Final answer:
The area under the standard normal curve between z=-0.1 and z=0.1 is found by subtracting the area to the left of z=-0.1 from the area to the left of z=0.1, using a z-table or calculator. The closest matching answer from the provided options would be chosen, but there is a discrepancy with the calculated area of 0.0796 not matching any given options.
Step-by-step explanation:
The student asked to find the area under a standard normal curve that lies between z=-0.1 and z=0.1. To do this, one must use a z-table, which outlines the area under the curve to the left of a given z-value. The standard normal distribution is symmetric around z=0, and most z-tables give the cumulative area to the left of z.

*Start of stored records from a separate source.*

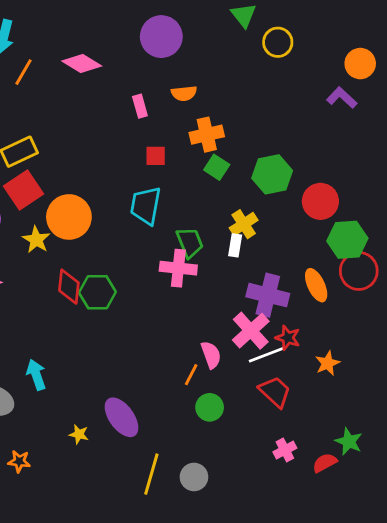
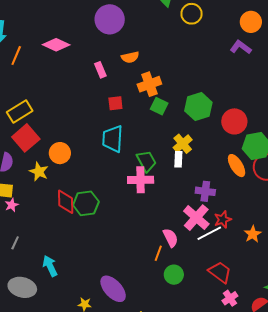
orange circle: (69, 217) -> (60, 153), size x0.7
orange ellipse: (316, 285) -> (237, 166), moved
purple cross: (268, 295) -> (205, 191), size x0.7
red star: (288, 338) -> (223, 220), turned -30
red trapezoid: (275, 392) -> (220, 272), moved

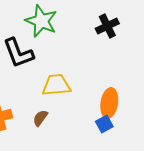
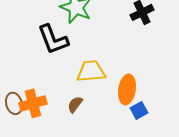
orange ellipse: (109, 103) -> (127, 89), moved

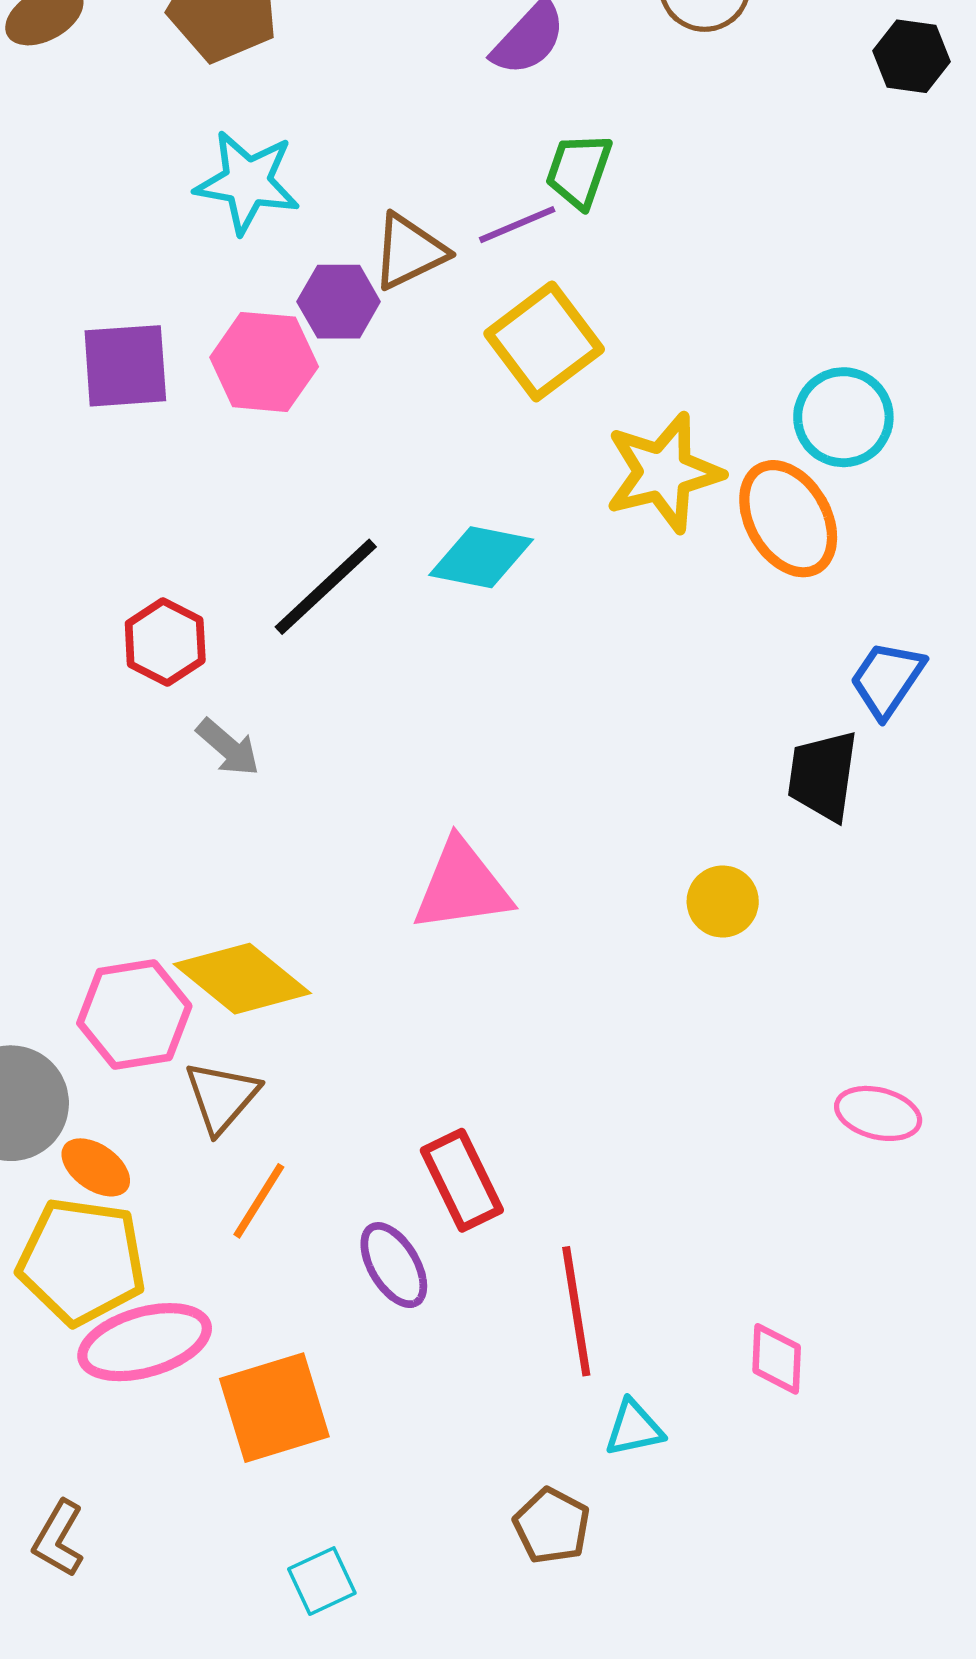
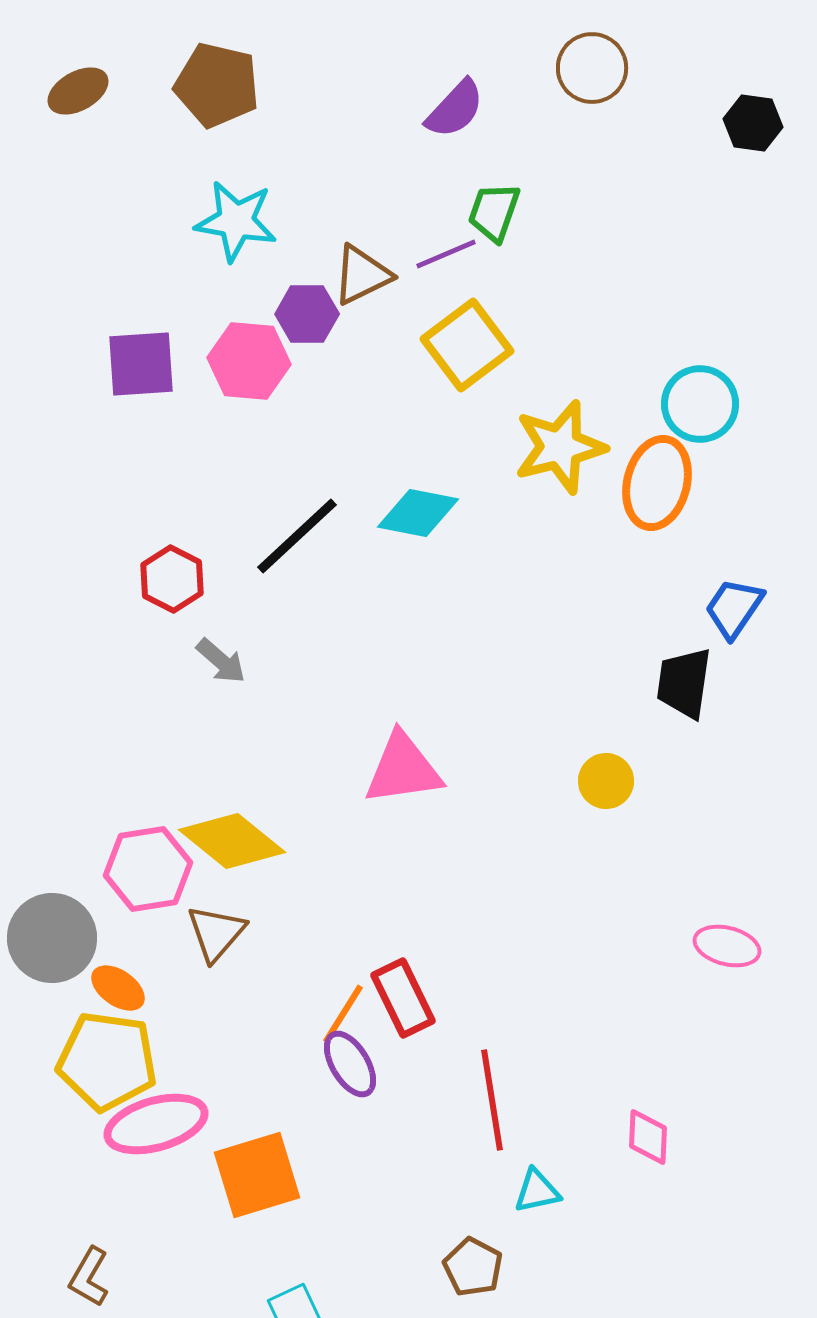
orange ellipse: (788, 519) -> (657, 483), turned 44
orange line: (259, 1201) -> (343, 1014), moved

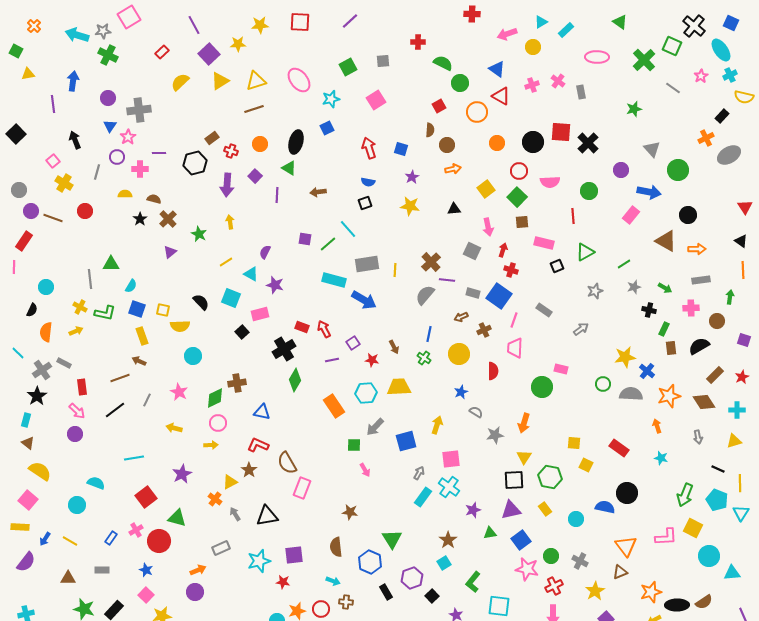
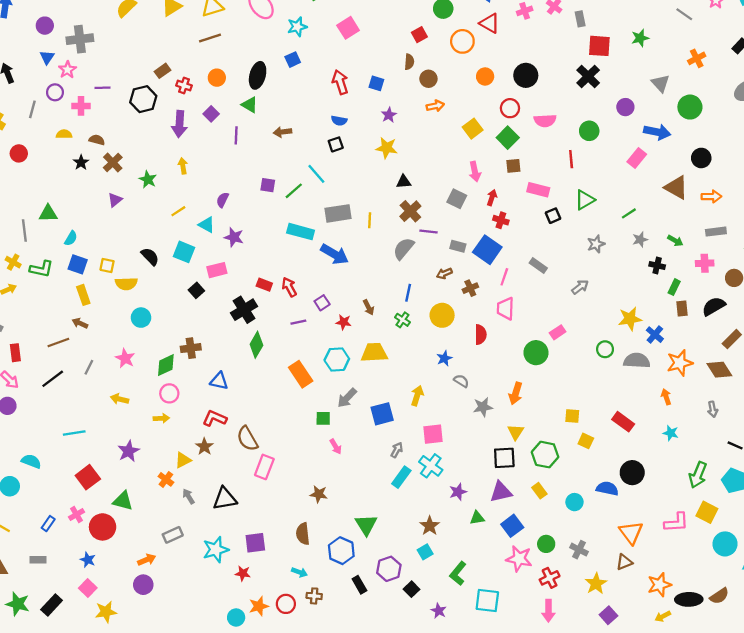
red square: (561, 132) -> (599, 46), moved
orange cross: (706, 138) -> (697, 58), moved
black triangle: (454, 209) -> (404, 182), moved
pink rectangle: (561, 369) -> (558, 332), turned -48

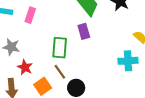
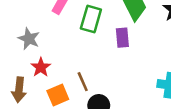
green rectangle: (60, 48) -> (91, 19), moved

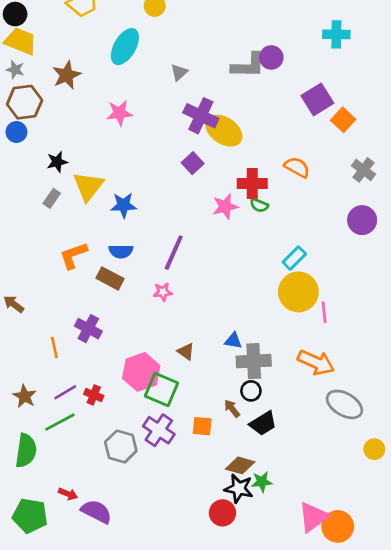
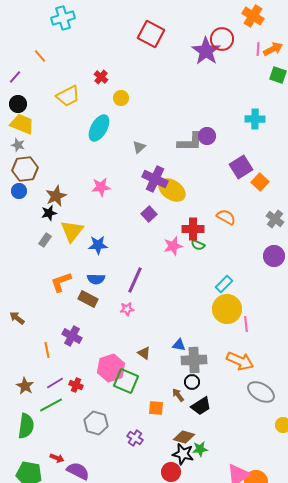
brown star: (67, 75) -> (56, 196), moved
pink star: (119, 113) -> (101, 187), moved
purple cross: (159, 430) -> (135, 438), moved, size x0.7

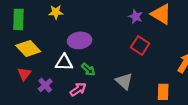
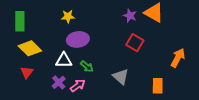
yellow star: (56, 12) -> (68, 16), moved
purple cross: (45, 85) -> (59, 82), moved

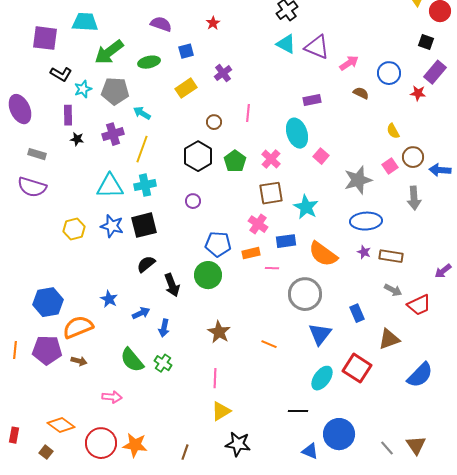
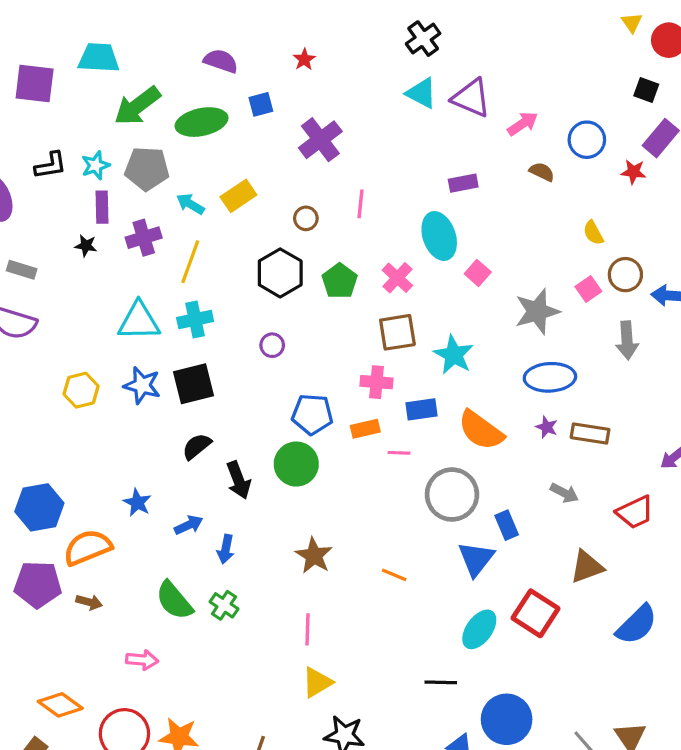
green ellipse: (149, 62) -> (202, 122), size x1.4
purple cross: (223, 73) -> (320, 140), size x1.5
black L-shape: (61, 74) -> (51, 165), moved, turned -40
yellow rectangle: (186, 88) -> (238, 196), moved
purple rectangle: (68, 115) -> (102, 207), moved
pink cross: (258, 224) -> (377, 382), turned -30
gray arrow: (393, 290) -> (564, 493), moved
blue rectangle: (357, 313) -> (507, 525), moved

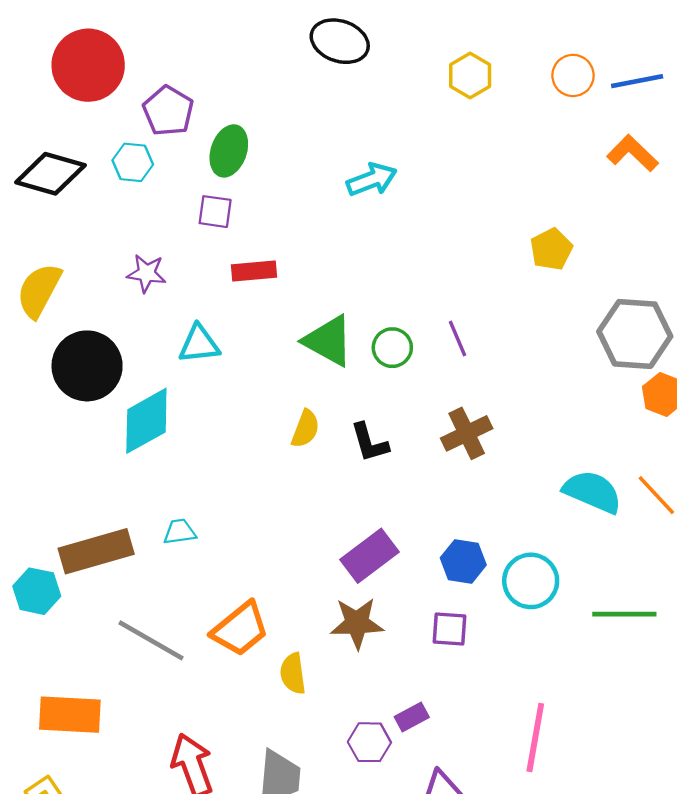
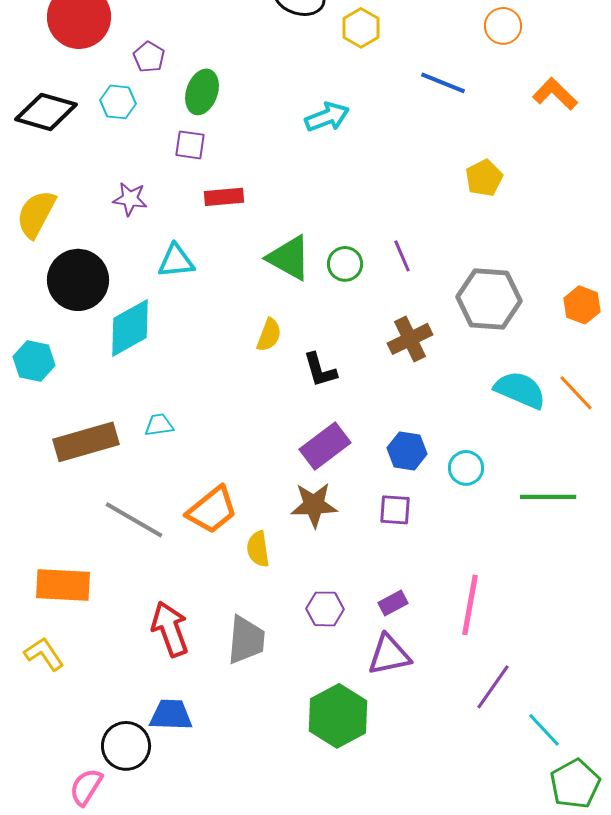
yellow hexagon: (470, 75) -> (361, 28), moved
blue line: (637, 81) -> (443, 83), moved, turned 33
purple pentagon: (168, 111) -> (149, 57), size x0.7
gray hexagon: (635, 334) -> (489, 299), moved
black L-shape: (369, 443) -> (320, 370), moved
cyan circle: (531, 581) -> (466, 468), size x0.7
cyan hexagon: (37, 591) -> (34, 361), moved
purple rectangle: (412, 717) -> (393, 603), moved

To find the area between z=-0.1 and z=0.1, we calculate the area to the left of z=0.1 and subtract the area to the left of z=-0.1. Using a standard normal probability table or the invNorm function on a scientific calculator, we can find these values.
After finding the corresponding areas for z=0.1 and z=-0.1, the difference gives the area between those two points under the curve. In this case, it is approximately 0.0796. However, none of the options provided in the question (a. 0.0398, b. 0.0250, c. 0.0080, d. 0.0198) match this area. The closest available option to the computed area would typically be selected, but there's a clear discrepancy that should be addressed.